The time has come. You’re turning 40. Or your family history has you pegged as high risk. Or maybe, God forbid, you have found a lump. And the next thing you know, the imaging center is calling you to schedule your very first mammogram.
And you have no idea what to expect.
Neither did I when I went for my first one just this morning. Will you allow me to shed a little light on the subject? I promise, it’s not as bad as I had built it up in my head to be.
Be Emotionally Prepared
You’re maybe a little scared, a little anxious. Maybe you’re petrified! You know what? That’s OK. It is perfectly normal to feel any of those feelings. You know what’s also normal? Feeling completely nonchalant about the whole thing. Feel your feelings, whatever they are. And know you are not alone in any of them.
We all have some idea of what will happen in practicality, but we all have real life relationships that have been affected by breast cancer. Personally, I have a cousin who was diagnosed with it when she was just about my age (thank God she’s just fine now!). I’ve had aunts that have undergone treatment and come through the other side. And I’ve had two friends die from this absolute monster of a disease. Jaimie and Mary were the same age as me, both mothers and wives in their mid-thirties. It was devastating. So, while I knew there was little indication that I, myself, had anything to worry about, it didn’t stop the worry from coming.

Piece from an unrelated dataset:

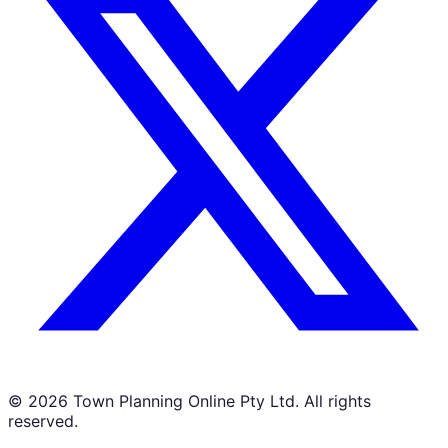
©
2026
Town Planning Online Pty Ltd. All rights
reserved.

So, embrace where you are emotionally, say a prayer, and breathe. What’s going to be is going to be. More likely than not, it will all be just fine.
Time to Squish
I’ll admit that I was a bit nervous, albeit slightly intrigued, about the whole process. I mean, we’ve all seen the funny memes and heard the jokes about “smashing the girls” or “squeezing the tatas” or whatever. But how exactly was this all going to go down?
Basically, I was going to get to second base with some tech I had never laid eyes on before and this giant machine was going to flatten my already barely-existent breasts into pancakes. Yeah?
It was going to be really awkward and hurt like crazy. Right?
Let me walk you through my experience.
First, I walked in to what could easily have been a spa registration area. Soft music, beachy color palette, citrus water in the fancy dispenser on a counter next to a selection of teas. Big, comfy couches and chairs filled the room. I was called back to do all of the legal stuff, driver’s license and insurance card and whatnot. Then after a couple more minutes in the spa, I was led to a changing room.
Once again, it was spa-style with a seating area, lockers, and nice big dressing rooms. I was handed my robe and they double checked that I hadn’t put on any deodorant that morning (metallic particles in some deodorants can show up in the scan and cause confusion). Then they told me that Kristen, my tech, would be waiting outside for me when I was ready.
After I got all dressed up (I think the Chucks really make the outfit, don’t you?), Kristen led me to the scan room. The machine wasn’t nearly as big or scary as I thought. It was very open with a black tray of sorts on which to position the breast. Kristen was so easy-going and so kind. I never felt awkward or anything about having this stranger all up in my business. It dawned on me that this girl must see hundreds of breasts a week. She certainly wasn’t going to be embarrassed, so I shouldn’t be either.
With each scan (two per breast, a top view and a side view each), she would arrange my breast on the tray and tell me to position my feet and hips and shoulders so that the best view could be achieved. It might mean feet and hips toward the machine or at an angle away. Maybe raise your left shoulder and drop your right. Then the machine would lower another plate down to flatten out the breast tissue. There was a little tugging on Kristen’s part, but none of it was painful in the least. Having nursed four babies, I was hardly phased at all, to be honest. Once she got me into position, however, it was very important not to move or breathe.
And honestly, that was that!
Kristen reminded me that an initial mammogram is called a baseline. Once they see the baseline scans, it is perfectly normal to be called back in for a second look, especially if you have dense breast tissue. I expressed my confusion. How could I possibly have dense breast tissue when I’ve nursed four babies, have a small cup size, and (sorry, TMI…) they basically disappear when I lay flat on my back? She explained that breast density is basically due to a lack of fatty tissue in the breast. She said I wasn’t particularly dense, but somewhere in the moderate range.
After that, I was led back to change and sent on my merry way. In and out of the building in less than 30 minutes.
So, what are the key points to remember?
- You’re going to feel feelings about this. That’s OK. Feel your feelings and breathe…until the scan, then hold it when they tell you to.
- It’s going to be uncomfortable, but not painful.
- Your technician has seen more boobs in one month than you probably will in your lifetime. Don’t be embarrassed.
- Don’t wear deodorant! You don’t want anything interfering in the clarity of the scan.
- It’s perfectly normal to get called back after a baseline scan.
I sincerely hope that this has alleviated any concerns you have about the logistics of your first mammogram. I’m proud of you for taking a big step in monitoring your health!!